TASK OBJECTIVE
Pull out every line of the material that contains the string "Campania", matching case exactly.

INFORMATION GIVEN
[Start of section]

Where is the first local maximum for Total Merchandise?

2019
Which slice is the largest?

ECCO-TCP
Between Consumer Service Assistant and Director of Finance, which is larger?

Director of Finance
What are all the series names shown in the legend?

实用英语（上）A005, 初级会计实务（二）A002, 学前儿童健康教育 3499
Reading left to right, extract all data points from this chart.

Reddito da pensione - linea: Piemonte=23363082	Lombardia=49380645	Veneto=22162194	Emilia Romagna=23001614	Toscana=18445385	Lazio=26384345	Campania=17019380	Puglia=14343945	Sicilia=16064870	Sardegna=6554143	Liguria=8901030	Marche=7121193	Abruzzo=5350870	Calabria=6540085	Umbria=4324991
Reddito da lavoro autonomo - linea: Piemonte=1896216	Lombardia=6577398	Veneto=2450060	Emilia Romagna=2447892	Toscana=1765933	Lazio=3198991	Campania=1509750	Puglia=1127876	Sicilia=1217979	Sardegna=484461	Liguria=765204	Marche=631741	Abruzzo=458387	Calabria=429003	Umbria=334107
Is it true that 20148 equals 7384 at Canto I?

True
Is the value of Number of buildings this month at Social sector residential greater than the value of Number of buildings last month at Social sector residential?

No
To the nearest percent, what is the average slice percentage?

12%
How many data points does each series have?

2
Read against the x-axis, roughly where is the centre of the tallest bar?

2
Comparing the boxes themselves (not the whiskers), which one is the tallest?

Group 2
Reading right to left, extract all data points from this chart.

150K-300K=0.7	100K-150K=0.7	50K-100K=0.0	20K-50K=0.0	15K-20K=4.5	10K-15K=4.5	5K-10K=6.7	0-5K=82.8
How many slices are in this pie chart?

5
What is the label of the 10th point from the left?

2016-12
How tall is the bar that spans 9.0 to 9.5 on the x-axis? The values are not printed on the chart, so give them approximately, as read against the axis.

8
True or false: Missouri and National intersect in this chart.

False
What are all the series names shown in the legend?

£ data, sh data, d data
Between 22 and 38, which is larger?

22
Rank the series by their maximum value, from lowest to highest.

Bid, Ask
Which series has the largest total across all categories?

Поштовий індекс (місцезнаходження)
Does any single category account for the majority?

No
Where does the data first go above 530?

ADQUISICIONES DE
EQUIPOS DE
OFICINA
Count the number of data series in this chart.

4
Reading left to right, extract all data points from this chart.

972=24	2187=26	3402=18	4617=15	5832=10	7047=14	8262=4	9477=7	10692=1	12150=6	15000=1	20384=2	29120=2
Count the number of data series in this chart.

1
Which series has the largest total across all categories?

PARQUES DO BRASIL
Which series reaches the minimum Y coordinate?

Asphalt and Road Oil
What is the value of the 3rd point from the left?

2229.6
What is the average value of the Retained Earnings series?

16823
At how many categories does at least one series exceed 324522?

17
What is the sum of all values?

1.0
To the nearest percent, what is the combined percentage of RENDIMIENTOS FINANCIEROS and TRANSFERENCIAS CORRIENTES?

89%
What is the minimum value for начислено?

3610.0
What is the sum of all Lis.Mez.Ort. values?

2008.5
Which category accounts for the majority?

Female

[End of section]

SOLUTION FOR THIS TASK
Reddito da pensione - linea: Piemonte=23363082	Lombardia=49380645	Veneto=22162194	Emilia Romagna=23001614	Toscana=18445385	Lazio=26384345	Campania=17019380	Puglia=14343945	Sicilia=16064870	Sardegna=6554143	Liguria=8901030	Marche=7121193	Abruzzo=5350870	Calabria=6540085	Umbria=4324991
Reddito da lavoro autonomo - linea: Piemonte=1896216	Lombardia=6577398	Veneto=2450060	Emilia Romagna=2447892	Toscana=1765933	Lazio=3198991	Campania=1509750	Puglia=1127876	Sicilia=1217979	Sardegna=484461	Liguria=765204	Marche=631741	Abruzzo=458387	Calabria=429003	Umbria=334107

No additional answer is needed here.